* _WORK TO BE COMPLETED_:
For this exercise, copy the records below exactly and exclude every image.

++++ TASK INPUTS

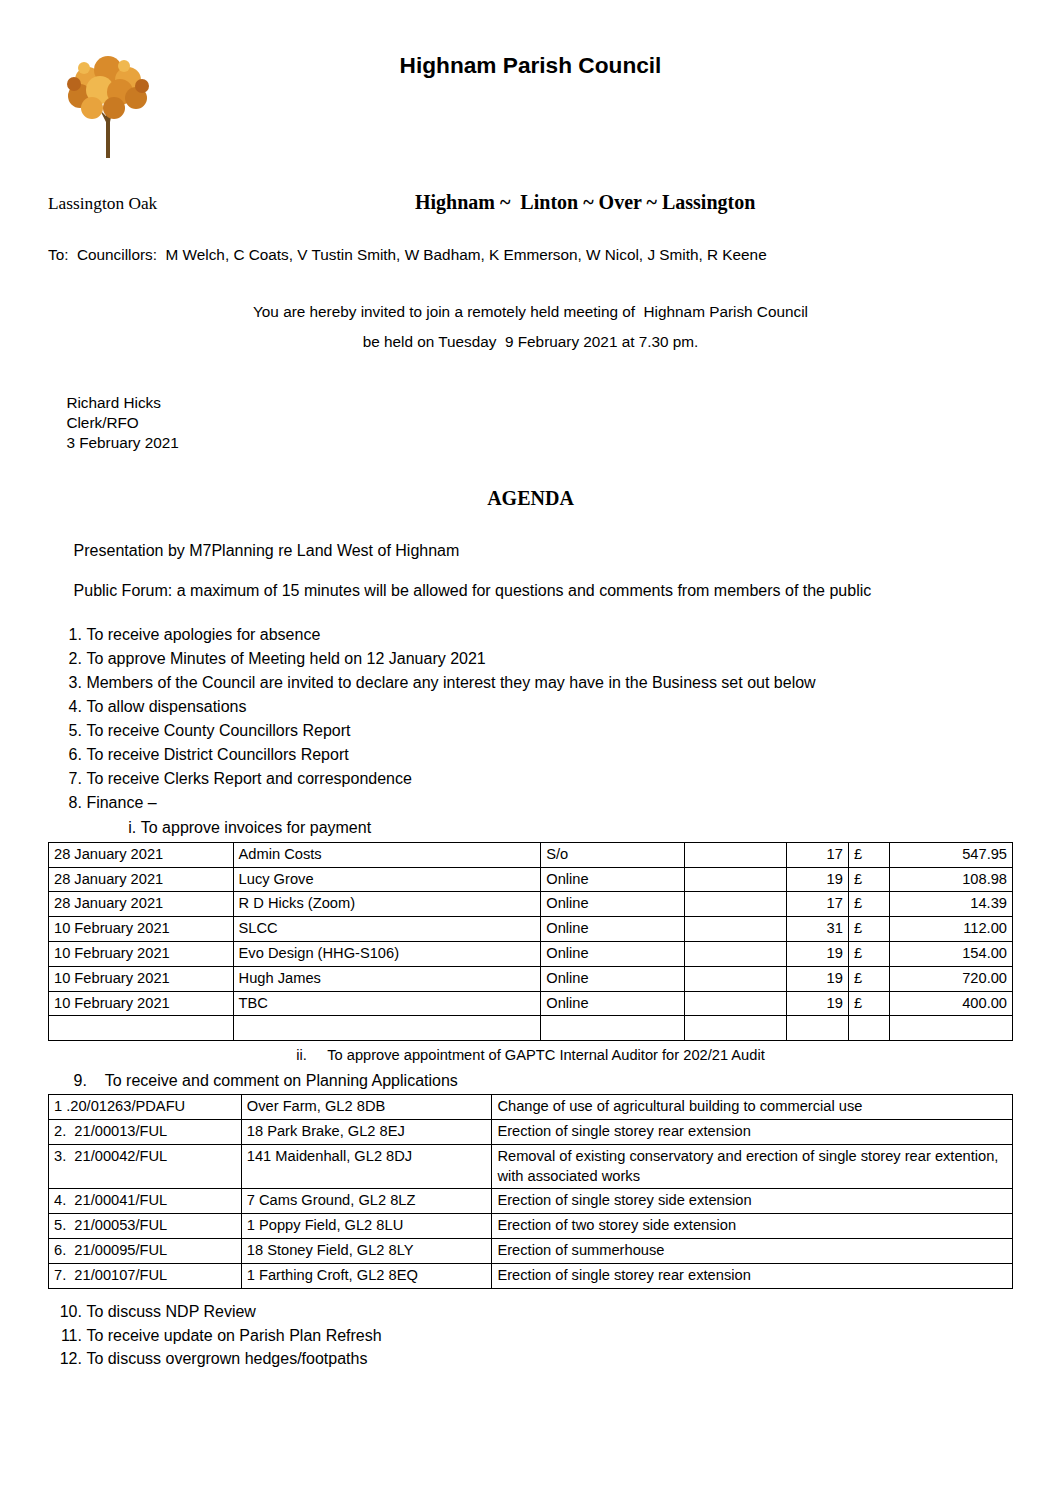Highnam Parish Council
Lassington Oak Highnam ~ Linton ~ Over ~ Lassington
To: Councillors: M Welch, C Coats, V Tustin Smith, W Badham, K Emmerson, W Nicol, J Smith, R Keene
You are hereby invited to join a remotely held meeting of Highnam Parish Council
be held on Tuesday 9 February 2021 at 7.30 pm.
Richard Hicks
Clerk/RFO
3 February 2021
AGENDA
Presentation by M7Planning re Land West of Highnam
Public Forum: a maximum of 15 minutes will be allowed for questions and comments from members of the public
To receive apologies for absence
To approve Minutes of Meeting held on 12 January 2021
Members of the Council are invited to declare any interest they may have in the Business set out below
To allow dispensations
To receive County Councillors Report
To receive District Councillors Report
To receive Clerks Report and correspondence
Finance –
To approve invoices for payment
| 28 January 2021 | Admin Costs | S/o | | 17 | £ | 547.95 |
| 28 January 2021 | Lucy Grove | Online | | 19 | £ | 108.98 |
| 28 January 2021 | R D Hicks (Zoom) | Online | | 17 | £ | 14.39 |
| 10 February 2021 | SLCC | Online | | 31 | £ | 112.00 |
| 10 February 2021 | Evo Design (HHG-S106) | Online | | 19 | £ | 154.00 |
| 10 February 2021 | Hugh James | Online | | 19 | £ | 720.00 |
| 10 February 2021 | TBC | Online | | 19 | £ | 400.00 |
ii. To approve appointment of GAPTC Internal Auditor for 202/21 Audit
9. To receive and comment on Planning Applications
| 1 .20/01263/PDAFU | Over Farm, GL2 8DB | Change of use of agricultural building to commercial use |
| 2. 21/00013/FUL | 18 Park Brake, GL2 8EJ | Erection of single storey rear extension |
| 3. 21/00042/FUL | 141 Maidenhall, GL2 8DJ | Removal of existing conservatory and erection of single storey rear extention, with associated works |
| 4. 21/00041/FUL | 7 Cams Ground, GL2 8LZ | Erection of single storey side extension |
| 5. 21/00053/FUL | 1 Poppy Field, GL2 8LU | Erection of two storey side extension |
| 6. 21/00095/FUL | 18 Stoney Field, GL2 8LY | Erection of summerhouse |
| 7. 21/00107/FUL | 1 Farthing Croft, GL2 8EQ | Erection of single storey rear extension |
To discuss NDP Review
To receive update on Parish Plan Refresh
To discuss overgrown hedges/footpaths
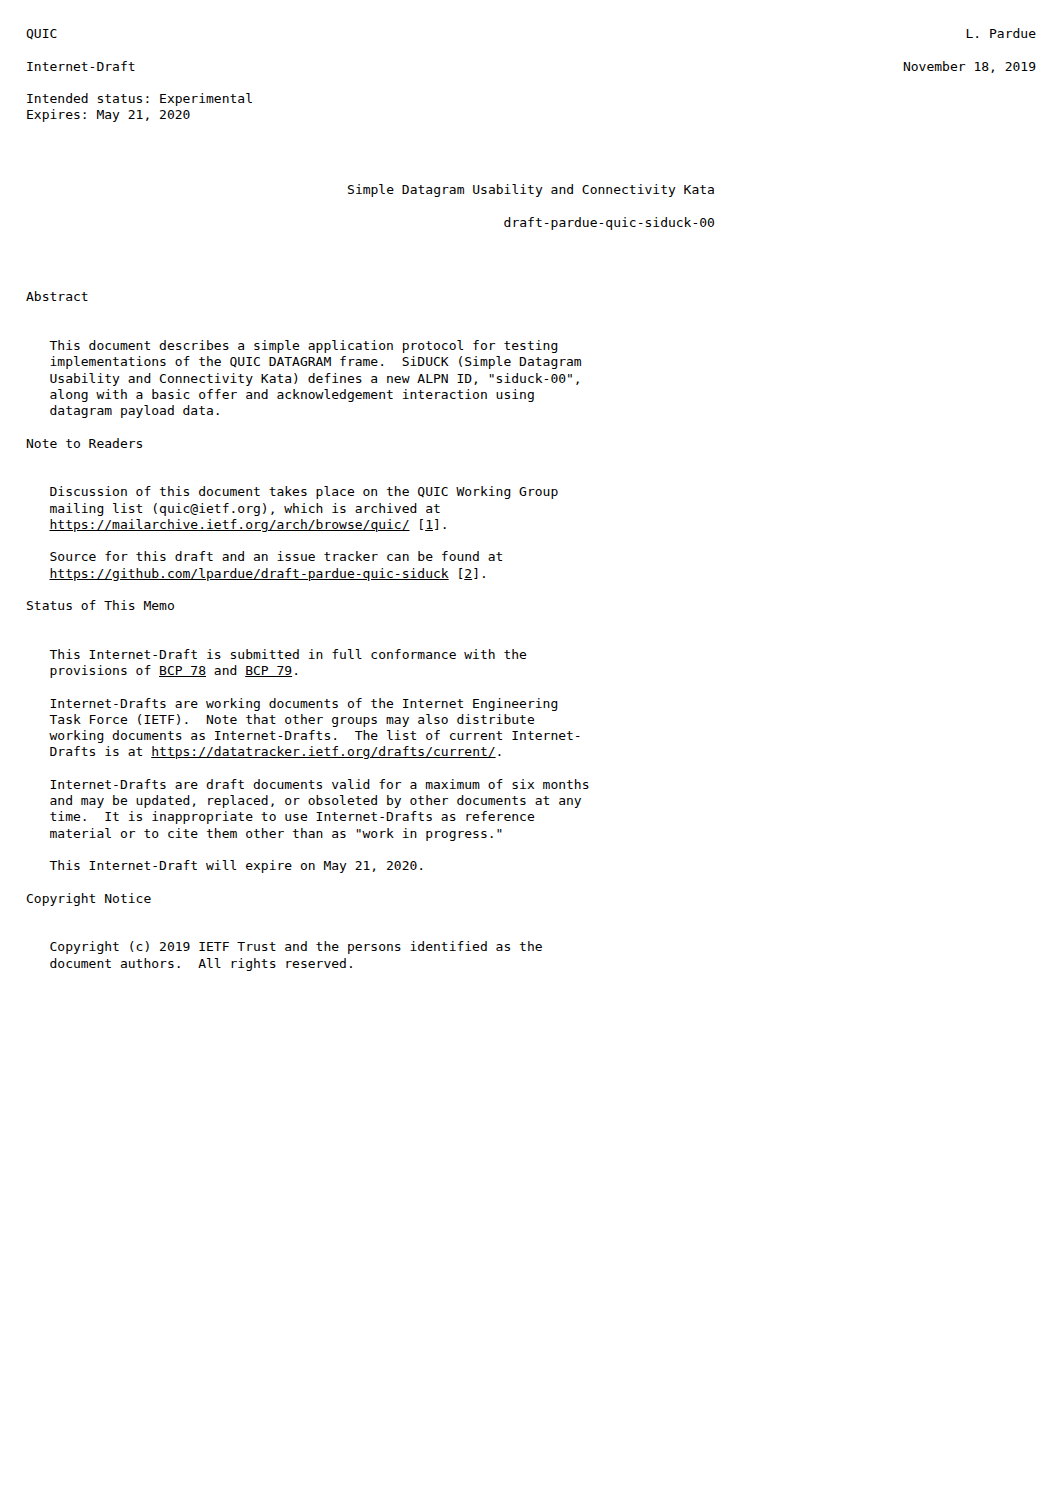QUIC L. Pardue
Internet-Draft November 18, 2019
Intended status: Experimental Expires: May 21, 2020
Simple Datagram Usability and Connectivity Kata
draft-pardue-quic-siduck-00
Abstract
This document describes a simple application protocol for testing implementations of the QUIC DATAGRAM frame. SiDUCK (Simple Datagram Usability and Connectivity Kata) defines a new ALPN ID, "siduck-00", along with a basic offer and acknowledgement interaction using datagram payload data.
Note to Readers
Discussion of this document takes place on the QUIC Working Group mailing list (quic@ietf.org), which is archived at https://mailarchive.ietf.org/arch/browse/quic/ [1]. Source for this draft and an issue tracker can be found at https://github.com/lpardue/draft-pardue-quic-siduck [2].
Status of This Memo
This Internet-Draft is submitted in full conformance with the provisions of BCP 78 and BCP 79. Internet-Drafts are working documents of the Internet Engineering Task Force (IETF). Note that other groups may also distribute working documents as Internet-Drafts. The list of current Internet- Drafts is at https://datatracker.ietf.org/drafts/current/. Internet-Drafts are draft documents valid for a maximum of six months and may be updated, replaced, or obsoleted by other documents at any time. It is inappropriate to use Internet-Drafts as reference material or to cite them other than as "work in progress." This Internet-Draft will expire on May 21, 2020.
Copyright Notice
Copyright (c) 2019 IETF Trust and the persons identified as the document authors. All rights reserved.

++++++++

* _EXERCISE SOLUTION_:
Highnam Parish Council
Lassington Oak Highnam ~ Linton ~ Over ~ Lassington
To: Councillors: M Welch, C Coats, V Tustin Smith, W Badham, K Emmerson, W Nicol, J Smith, R Keene
You are hereby invited to join a remotely held meeting of Highnam Parish Council
be held on Tuesday 9 February 2021 at 7.30 pm.
Richard Hicks
Clerk/RFO
3 February 2021
AGENDA
Presentation by M7Planning re Land West of Highnam
Public Forum: a maximum of 15 minutes will be allowed for questions and comments from members of the public
To receive apologies for absence
To approve Minutes of Meeting held on 12 January 2021
Members of the Council are invited to declare any interest they may have in the Business set out below
To allow dispensations
To receive County Councillors Report
To receive District Councillors Report
To receive Clerks Report and correspondence
Finance –
To approve invoices for payment
| 28 January 2021 | Admin Costs | S/o | | 17 | £ | 547.95 |
| 28 January 2021 | Lucy Grove | Online | | 19 | £ | 108.98 |
| 28 January 2021 | R D Hicks (Zoom) | Online | | 17 | £ | 14.39 |
| 10 February 2021 | SLCC | Online | | 31 | £ | 112.00 |
| 10 February 2021 | Evo Design (HHG-S106) | Online | | 19 | £ | 154.00 |
| 10 February 2021 | Hugh James | Online | | 19 | £ | 720.00 |
| 10 February 2021 | TBC | Online | | 19 | £ | 400.00 |
ii. To approve appointment of GAPTC Internal Auditor for 202/21 Audit
9. To receive and comment on Planning Applications
| 1 .20/01263/PDAFU | Over Farm, GL2 8DB | Change of use of agricultural building to commercial use |
| 2. 21/00013/FUL | 18 Park Brake, GL2 8EJ | Erection of single storey rear extension |
| 3. 21/00042/FUL | 141 Maidenhall, GL2 8DJ | Removal of existing conservatory and erection of single storey rear extention, with associated works |
| 4. 21/00041/FUL | 7 Cams Ground, GL2 8LZ | Erection of single storey side extension |
| 5. 21/00053/FUL | 1 Poppy Field, GL2 8LU | Erection of two storey side extension |
| 6. 21/00095/FUL | 18 Stoney Field, GL2 8LY | Erection of summerhouse |
| 7. 21/00107/FUL | 1 Farthing Croft, GL2 8EQ | Erection of single storey rear extension |
To discuss NDP Review
To receive update on Parish Plan Refresh
To discuss overgrown hedges/footpaths
QUIC L. Pardue
Internet-Draft November 18, 2019
Intended status: Experimental Expires: May 21, 2020
Simple Datagram Usability and Connectivity Kata
draft-pardue-quic-siduck-00
Abstract
This document describes a simple application protocol for testing implementations of the QUIC DATAGRAM frame. SiDUCK (Simple Datagram Usability and Connectivity Kata) defines a new ALPN ID, "siduck-00", along with a basic offer and acknowledgement interaction using datagram payload data.
Note to Readers
Discussion of this document takes place on the QUIC Working Group mailing list (quic@ietf.org), which is archived at https://mailarchive.ietf.org/arch/browse/quic/ [1]. Source for this draft and an issue tracker can be found at https://github.com/lpardue/draft-pardue-quic-siduck [2].
Status of This Memo
This Internet-Draft is submitted in full conformance with the provisions of BCP 78 and BCP 79. Internet-Drafts are working documents of the Internet Engineering Task Force (IETF). Note that other groups may also distribute working documents as Internet-Drafts. The list of current Internet- Drafts is at https://datatracker.ietf.org/drafts/current/. Internet-Drafts are draft documents valid for a maximum of six months and may be updated, replaced, or obsoleted by other documents at any time. It is inappropriate to use Internet-Drafts as reference material or to cite them other than as "work in progress." This Internet-Draft will expire on May 21, 2020.
Copyright Notice
Copyright (c) 2019 IETF Trust and the persons identified as the document authors. All rights reserved.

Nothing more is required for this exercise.